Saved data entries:

*** Block opens ***

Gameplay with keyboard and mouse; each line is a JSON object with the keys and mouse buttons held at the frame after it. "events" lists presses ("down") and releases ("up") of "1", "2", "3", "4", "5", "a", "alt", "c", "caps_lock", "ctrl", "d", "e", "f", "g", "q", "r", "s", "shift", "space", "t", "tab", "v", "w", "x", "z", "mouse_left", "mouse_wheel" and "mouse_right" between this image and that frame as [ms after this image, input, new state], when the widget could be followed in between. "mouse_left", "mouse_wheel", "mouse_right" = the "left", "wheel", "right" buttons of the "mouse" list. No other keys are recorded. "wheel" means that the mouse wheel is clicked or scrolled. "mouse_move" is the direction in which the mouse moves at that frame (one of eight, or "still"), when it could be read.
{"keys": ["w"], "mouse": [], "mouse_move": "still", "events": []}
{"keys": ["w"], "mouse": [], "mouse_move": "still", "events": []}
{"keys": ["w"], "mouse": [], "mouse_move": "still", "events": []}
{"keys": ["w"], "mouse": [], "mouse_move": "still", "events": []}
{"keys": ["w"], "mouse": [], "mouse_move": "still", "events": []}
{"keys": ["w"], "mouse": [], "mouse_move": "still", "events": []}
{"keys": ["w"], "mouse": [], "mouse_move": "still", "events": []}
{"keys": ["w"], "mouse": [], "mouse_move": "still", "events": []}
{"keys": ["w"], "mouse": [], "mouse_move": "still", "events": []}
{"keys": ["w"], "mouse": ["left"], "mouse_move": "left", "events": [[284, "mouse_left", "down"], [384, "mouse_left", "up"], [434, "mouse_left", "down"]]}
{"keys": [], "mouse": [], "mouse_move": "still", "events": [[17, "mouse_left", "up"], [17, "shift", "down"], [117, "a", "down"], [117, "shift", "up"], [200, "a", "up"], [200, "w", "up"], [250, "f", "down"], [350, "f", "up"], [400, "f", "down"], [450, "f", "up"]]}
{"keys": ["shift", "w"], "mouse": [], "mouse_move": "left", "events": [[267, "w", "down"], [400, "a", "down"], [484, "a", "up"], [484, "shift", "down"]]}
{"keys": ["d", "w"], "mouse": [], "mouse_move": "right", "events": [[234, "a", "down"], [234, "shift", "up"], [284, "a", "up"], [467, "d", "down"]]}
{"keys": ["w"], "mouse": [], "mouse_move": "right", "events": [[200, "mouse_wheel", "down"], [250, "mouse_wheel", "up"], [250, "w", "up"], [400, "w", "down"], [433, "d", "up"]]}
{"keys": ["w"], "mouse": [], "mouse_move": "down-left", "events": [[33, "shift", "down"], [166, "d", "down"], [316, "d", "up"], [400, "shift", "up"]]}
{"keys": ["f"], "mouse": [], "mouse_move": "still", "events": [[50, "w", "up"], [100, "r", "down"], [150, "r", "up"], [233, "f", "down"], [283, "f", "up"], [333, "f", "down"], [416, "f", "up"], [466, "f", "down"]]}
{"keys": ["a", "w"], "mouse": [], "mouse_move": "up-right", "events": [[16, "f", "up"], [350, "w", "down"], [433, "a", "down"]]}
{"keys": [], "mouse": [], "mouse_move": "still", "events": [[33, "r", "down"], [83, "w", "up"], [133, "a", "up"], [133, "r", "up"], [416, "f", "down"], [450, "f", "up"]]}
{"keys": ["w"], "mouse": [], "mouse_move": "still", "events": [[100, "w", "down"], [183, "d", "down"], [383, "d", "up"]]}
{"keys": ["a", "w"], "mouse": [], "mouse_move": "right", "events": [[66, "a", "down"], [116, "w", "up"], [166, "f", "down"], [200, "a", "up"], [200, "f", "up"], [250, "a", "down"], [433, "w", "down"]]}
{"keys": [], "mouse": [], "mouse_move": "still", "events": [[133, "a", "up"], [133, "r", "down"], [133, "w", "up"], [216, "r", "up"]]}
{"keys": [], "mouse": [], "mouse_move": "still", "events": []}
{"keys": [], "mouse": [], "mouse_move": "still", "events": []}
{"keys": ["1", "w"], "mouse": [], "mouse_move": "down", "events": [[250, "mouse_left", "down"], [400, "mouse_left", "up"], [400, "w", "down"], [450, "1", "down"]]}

*** Block closes ***

■ TASK DESCRIPTION
Reproduce the data exactly, character for character.

■ WRITTEN RESPONSE
Gameplay with keyboard and mouse; each line is a JSON object with the keys and mouse buttons held at the frame after it. "events" lists presses ("down") and releases ("up") of "1", "2", "3", "4", "5", "a", "alt", "c", "caps_lock", "ctrl", "d", "e", "f", "g", "q", "r", "s", "shift", "space", "t", "tab", "v", "w", "x", "z", "mouse_left", "mouse_wheel" and "mouse_right" between this image and that frame as [ms after this image, input, new state], when the widget could be followed in between. "mouse_left", "mouse_wheel", "mouse_right" = the "left", "wheel", "right" buttons of the "mouse" list. No other keys are recorded. "wheel" means that the mouse wheel is clicked or scrolled. "mouse_move" is the direction in which the mouse moves at that frame (one of eight, or "still"), when it could be read.
{"keys": ["w"], "mouse": [], "mouse_move": "still", "events": []}
{"keys": ["w"], "mouse": [], "mouse_move": "still", "events": []}
{"keys": ["w"], "mouse": [], "mouse_move": "still", "events": []}
{"keys": ["w"], "mouse": [], "mouse_move": "still", "events": []}
{"keys": ["w"], "mouse": [], "mouse_move": "still", "events": []}
{"keys": ["w"], "mouse": [], "mouse_move": "still", "events": []}
{"keys": ["w"], "mouse": [], "mouse_move": "still", "events": []}
{"keys": ["w"], "mouse": [], "mouse_move": "still", "events": []}
{"keys": ["w"], "mouse": [], "mouse_move": "still", "events": []}
{"keys": ["w"], "mouse": ["left"], "mouse_move": "left", "events": [[284, "mouse_left", "down"], [384, "mouse_left", "up"], [434, "mouse_left", "down"]]}
{"keys": [], "mouse": [], "mouse_move": "still", "events": [[17, "mouse_left", "up"], [17, "shift", "down"], [117, "a", "down"], [117, "shift", "up"], [200, "a", "up"], [200, "w", "up"], [250, "f", "down"], [350, "f", "up"], [400, "f", "down"], [450, "f", "up"]]}
{"keys": ["shift", "w"], "mouse": [], "mouse_move": "left", "events": [[267, "w", "down"], [400, "a", "down"], [484, "a", "up"], [484, "shift", "down"]]}
{"keys": ["d", "w"], "mouse": [], "mouse_move": "right", "events": [[234, "a", "down"], [234, "shift", "up"], [284, "a", "up"], [467, "d", "down"]]}
{"keys": ["w"], "mouse": [], "mouse_move": "right", "events": [[200, "mouse_wheel", "down"], [250, "mouse_wheel", "up"], [250, "w", "up"], [400, "w", "down"], [433, "d", "up"]]}
{"keys": ["w"], "mouse": [], "mouse_move": "down-left", "events": [[33, "shift", "down"], [166, "d", "down"], [316, "d", "up"], [400, "shift", "up"]]}
{"keys": ["f"], "mouse": [], "mouse_move": "still", "events": [[50, "w", "up"], [100, "r", "down"], [150, "r", "up"], [233, "f", "down"], [283, "f", "up"], [333, "f", "down"], [416, "f", "up"], [466, "f", "down"]]}
{"keys": ["a", "w"], "mouse": [], "mouse_move": "up-right", "events": [[16, "f", "up"], [350, "w", "down"], [433, "a", "down"]]}
{"keys": [], "mouse": [], "mouse_move": "still", "events": [[33, "r", "down"], [83, "w", "up"], [133, "a", "up"], [133, "r", "up"], [416, "f", "down"], [450, "f", "up"]]}
{"keys": ["w"], "mouse": [], "mouse_move": "still", "events": [[100, "w", "down"], [183, "d", "down"], [383, "d", "up"]]}
{"keys": ["a", "w"], "mouse": [], "mouse_move": "right", "events": [[66, "a", "down"], [116, "w", "up"], [166, "f", "down"], [200, "a", "up"], [200, "f", "up"], [250, "a", "down"], [433, "w", "down"]]}
{"keys": [], "mouse": [], "mouse_move": "still", "events": [[133, "a", "up"], [133, "r", "down"], [133, "w", "up"], [216, "r", "up"]]}
{"keys": [], "mouse": [], "mouse_move": "still", "events": []}
{"keys": [], "mouse": [], "mouse_move": "still", "events": []}
{"keys": ["1", "w"], "mouse": [], "mouse_move": "down", "events": [[250, "mouse_left", "down"], [400, "mouse_left", "up"], [400, "w", "down"], [450, "1", "down"]]}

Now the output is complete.